**What the task asks**: Set out every line of text in the listing below as one numbered list, skipping blank lines and leaving the pictures out.

**Materials provided**:
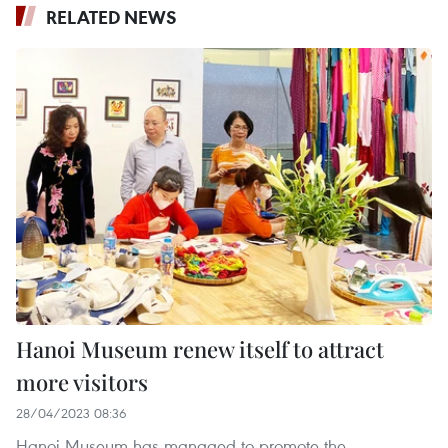
RELATED NEWS
Hanoi Museum renew itself to attract
more visitors
28/04/2023 08:36
Hanoi Museum has managed to promote the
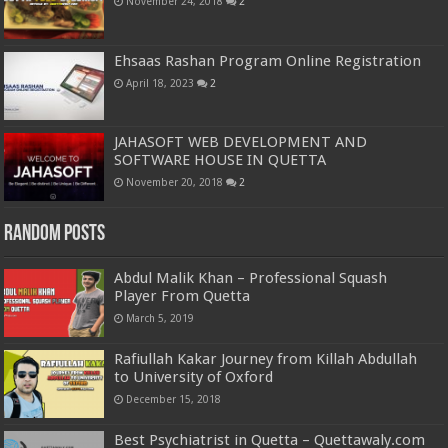
November 24, 2018
2
Ehsaas Rashan Program Online Registration
April 18, 2023
2
JAHASOFT WEB DEVELOPMENT AND
SOFTWARE HOUSE IN QUETTA
November 20, 2018
2
Random Posts
Abdul Malik Khan – Professional Squash
Player From Quetta
March 5, 2019
Rafiullah Kakar Journey from Killah Abdullah
to University of Oxford
December 15, 2018
Best Psychiatrist in Quetta – Quettawaly.com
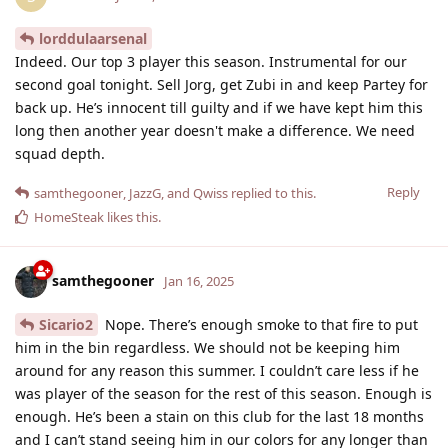
lorddulaarsenal
Indeed. Our top 3 player this season. Instrumental for our
second goal tonight. Sell Jorg, get Zubi in and keep Partey for
back up. He’s innocent till guilty and if we have kept him this
long then another year doesn't make a difference. We need
squad depth.
Reply
samthegooner
,
JazzG
, and
Qwiss
replied to this.
HomeSteak
likes this
.
samthegooner
Jan 16, 2025
Sicario2
Nope. There’s enough smoke to that fire to put
him in the bin regardless. We should not be keeping him
around for any reason this summer. I couldn’t care less if he
was player of the season for the rest of this season. Enough is
enough. He’s been a stain on this club for the last 18 months
and I can’t stand seeing him in our colors for any longer than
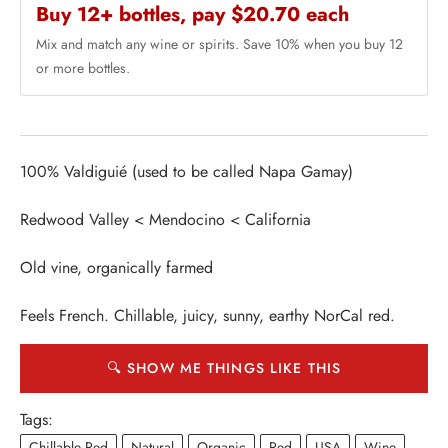
Buy 12+ bottles, pay $20.70 each
Mix and match any wine or spirits. Save 10% when you buy 12
or more bottles.
100% Valdiguié (used to be called Napa Gamay)
Redwood Valley < Mendocino < California
Old vine, organically farmed
Feels French. Chillable, juicy, sunny, earthy NorCal red.
🔍 SHOW ME THINGS LIKE THIS
Tags:
Chillable Red
Natural
Organic
Red
USA
Wine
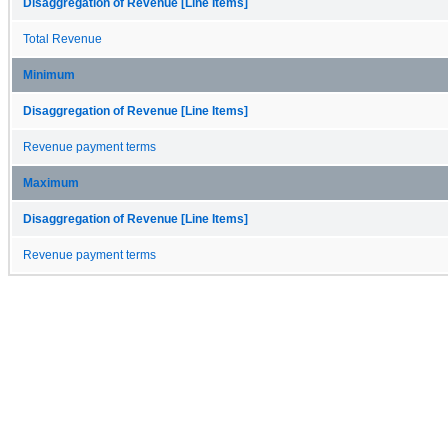
Disaggregation of Revenue [Line Items]
Total Revenue
Minimum
Disaggregation of Revenue [Line Items]
Revenue payment terms
Maximum
Disaggregation of Revenue [Line Items]
Revenue payment terms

**Exercise answer**:
1. RELATED NEWS
2. Hanoi Museum renew itself to attract
3. more visitors
4. 28/04/2023 08:36
5. Hanoi Museum has managed to promote the
6. November 24, 2018
7. 2
8. Ehsaas Rashan Program Online Registration
9. April 18, 2023
10. 2
11. JAHASOFT WEB DEVELOPMENT AND
12. SOFTWARE HOUSE IN QUETTA
13. November 20, 2018
14. 2
15. Random Posts
16. Abdul Malik Khan – Professional Squash
17. Player From Quetta
18. March 5, 2019
19. Rafiullah Kakar Journey from Killah Abdullah
20. to University of Oxford
21. December 15, 2018
22. Best Psychiatrist in Quetta – Quettawaly.com
23. lorddulaarsenal
24. Indeed. Our top 3 player this season. Instrumental for our
25. second goal tonight. Sell Jorg, get Zubi in and keep Partey for
26. back up. He’s innocent till guilty and if we have kept him this
27. long then another year doesn't make a difference. We need
28. squad depth.
29. Reply
30. samthegooner
31. ,
32. JazzG
33. , and
34. Qwiss
35. replied to this.
36. HomeSteak
37. likes this
38. .
39. samthegooner
40. Jan 16, 2025
41. Sicario2
42. Nope. There’s enough smoke to that fire to put
43. him in the bin regardless. We should not be keeping him
44. around for any reason this summer. I couldn’t care less if he
45. was player of the season for the rest of this season. Enough is
46. enough. He’s been a stain on this club for the last 18 months
47. and I can’t stand seeing him in our colors for any longer than
48. Buy 12+ bottles, pay $20.70 each
49. Mix and match any wine or spirits. Save 10% when you buy 12
50. or more bottles.
51. 100% Valdiguié (used to be called Napa Gamay)
52. Redwood Valley < Mendocino < California
53. Old vine, organically farmed
54. Feels French. Chillable, juicy, sunny, earthy NorCal red.
55. 🔍 SHOW ME THINGS LIKE THIS
56. Tags:
57. Chillable Red
58. Natural
59. Organic
60. Red
61. USA
62. Wine
63. Disaggregation of Revenue [Line Items]
64. Total Revenue
65. Minimum
66. Disaggregation of Revenue [Line Items]
67. Revenue payment terms
68. Maximum
69. Disaggregation of Revenue [Line Items]
70. Revenue payment terms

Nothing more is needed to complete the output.